PROJECT SUMMARY/ABSTRACT Adoptive cell therapy (ACT) with tumor-reactive T cells isolated from the blood or tumor, or engineered with T cell receptors (TCRs) or chimeric antigen receptors (CARs) by gene transfer, is providing new treatment options for patients with chemotherapy refractory malignancies. Developing effective ACT for common cancers such as breast and lung cancer represents an urgent unmet need, but has posed several obstacles. These include the identification of molecules expressed on tumor cells that can be targeted safely and the design of optimal CARs that both redirect T cells to recognize tumors and overcome the immunosuppressive local tumor microenvironment that interferes with T cell mediated tumor eradication. We have identified the receptor tyrosine kinase-like orphan receptor ROR1 as a promising target for CAR-T cell therapy of human malignancies, including refractory chronic lymphocytic leukemia, mantle cell lymphoma, triple negative breast cancer and non small cell lung cancer. We designed and optimized ROR1-specific CARs for recognition of ROR1 positive tumors in vitro and for efficacy in immunodeficient mice engrafted with human tumor xenografts, and demonstrated that transferring autologous ROR1 CAR-T cells in non-human primates was safe. We have developed a monoclonal antibody to identify patients that have ROR1 positive tumors and produced a clinical grade ROR1 CAR lentiviral vector. Thus, we are now poised to perform a first-in-human clinical trial targeting ROR1 in both hematologic malignancies and solid tumors and to develop next generation ROR1 CARs designed to improve safety and for superior function in the tumor microenvironment. The specific aims are: Aim 1: To determine the feasibility and safety of targeting ROR1 with autologous CD8+ and CD4+ T cells engineered with a ROR1/4-1BB/CD3 CAR and formulated in a defined composition for patients with hematologic malignancies (Cohort A) and solid tumors (Cohort B). Aim 2: To evaluate CAR-T cell phenotype, function and trafficking to tumor sites in vivo, and determine potential mechanisms of tumor resistance. Aim 3: To evaluate novel ROR1 CAR designs that enhance selective tumor cell recognition and/or overcome negative signaling by PDL1.

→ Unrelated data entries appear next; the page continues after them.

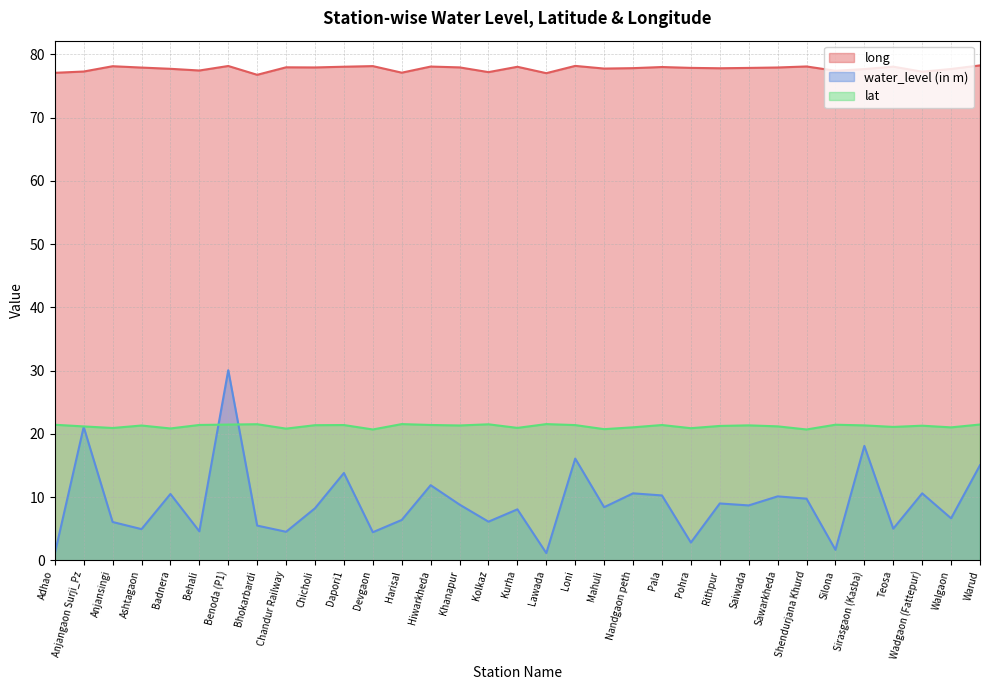

What is the average value of the long series?

77.8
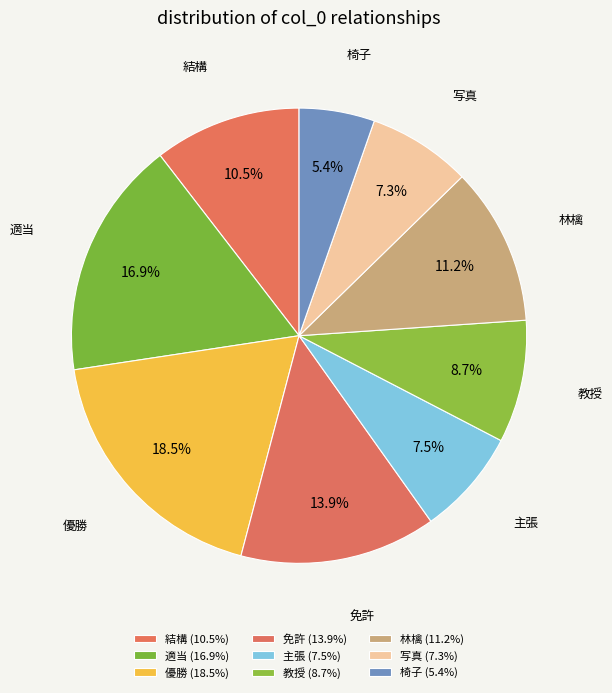

How many slices are in this pie chart?

9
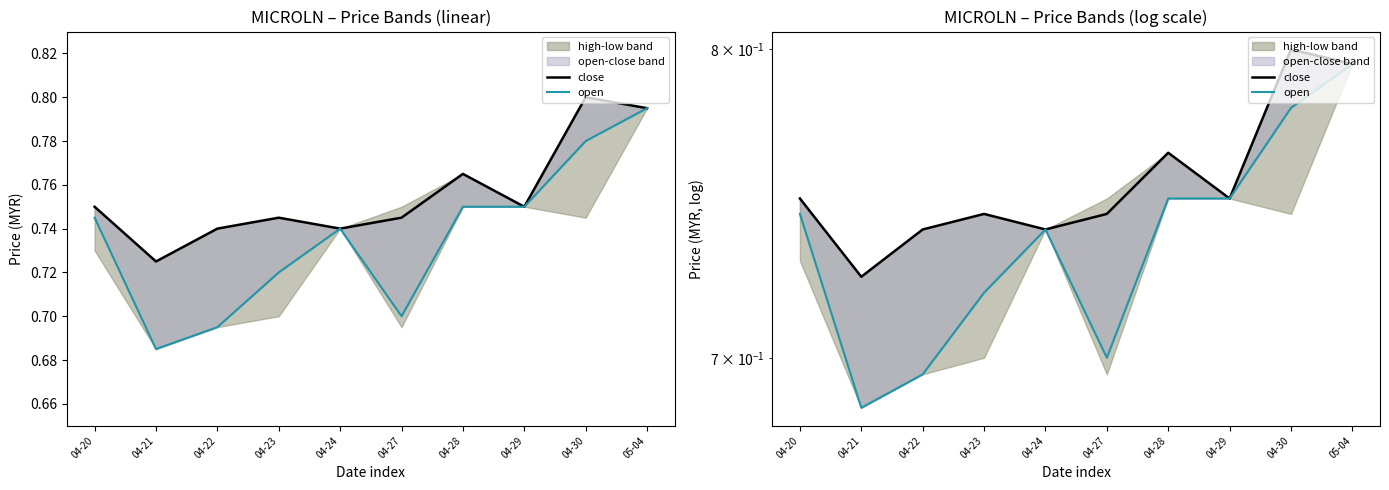

What is the label of the 5th point from the right?

04-27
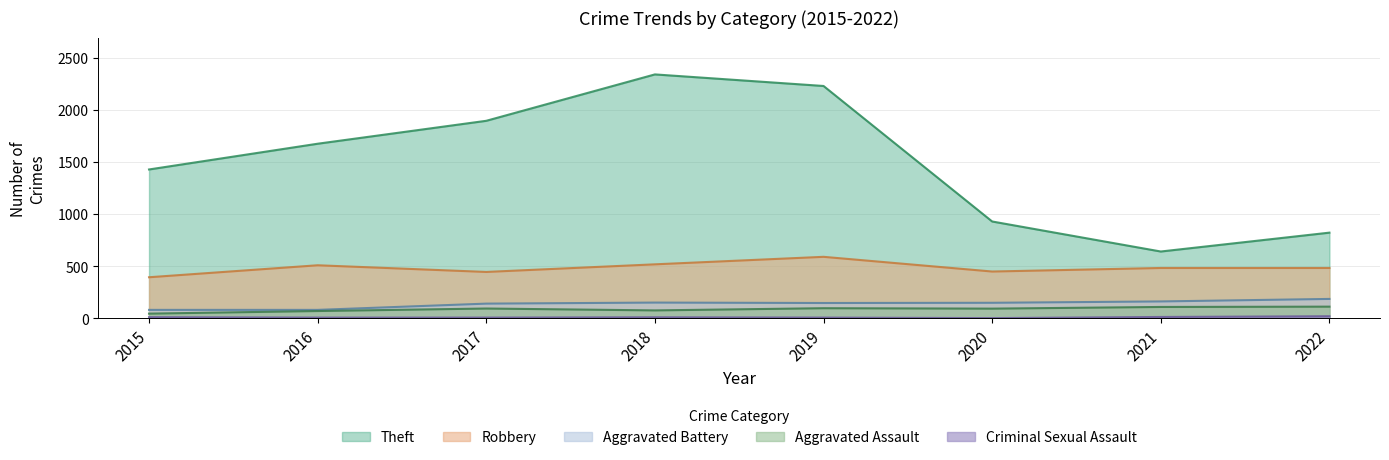

At how many categories does at least one series exceed 2026?

2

项目概要/摘要 过继细胞疗法 (ACT) 使用从血液或肿瘤中分离的肿瘤反应性 T 细胞，或用 通过基因转移的 T 细胞受体 (TCR) 或嵌合抗原受体 (CAR) 正在提供新的治疗方法 为化疗难治性恶性肿瘤患者提供治疗选择，针对常见癌症开发有效的 ACT 疗法。 乳腺癌和肺癌等癌症代表了迫切的未满足需求，但也带来了一些障碍。 包括识别肿瘤细胞上表达的可安全靶向的分子以及设计 最佳 CAR 既能重定向 T 细胞识别肿瘤，又能克服局部肿瘤的免疫抑制 我们已经鉴定出干扰 T 细胞介导的肿瘤根除的微环境。 酪氨酸激酶样孤儿受体 ROR1 作为人类 CAR-T 细胞治疗的有希望的靶点 恶性肿瘤，包括难治性慢性淋巴细胞白血病、套细胞淋巴瘤、三阴性乳腺癌 我们设计并优化了 ROR1 特异性 CAR 来识别癌症和非小细胞肺癌。 ROR1 阳性肿瘤体外试验以及对移植人类肿瘤异种移植物的免疫缺陷小鼠的疗效， 并证明在非人类灵长类动物中转移自体 ROR1 CAR-T 细胞是安全的。 开发了一种单克隆抗体来识别患有 ROR1 阳性肿瘤的患者，并产生了临床 因此，我们现在准备进行首次人体临床试验。 ROR1 在血液系统恶性肿瘤和实体瘤中的作用，并开发下一代 ROR1 CAR 旨在提高肿瘤微环境的安全性和卓越功能，具体目标是： 目标 1：确定用自体 CD8+ 和 CD4+ T 细胞靶向 ROR1 的可行性和安全性 采用 ROR1/4-1BB/CD3 CAR 进行设计，并配制为针对患有以下疾病的患者的特定组合物： 血液系统恶性肿瘤（A 组）和实体瘤（B 组）。 目标 2：评估 CAR-T 细胞的表型、功能和体内肿瘤部位的运输，并确定 肿瘤耐药的潜在机制。 目标 3：评估新型 ROR1 CAR 设计，以增强选择性肿瘤细胞识别和/或克服 PDL1 的负信号传导。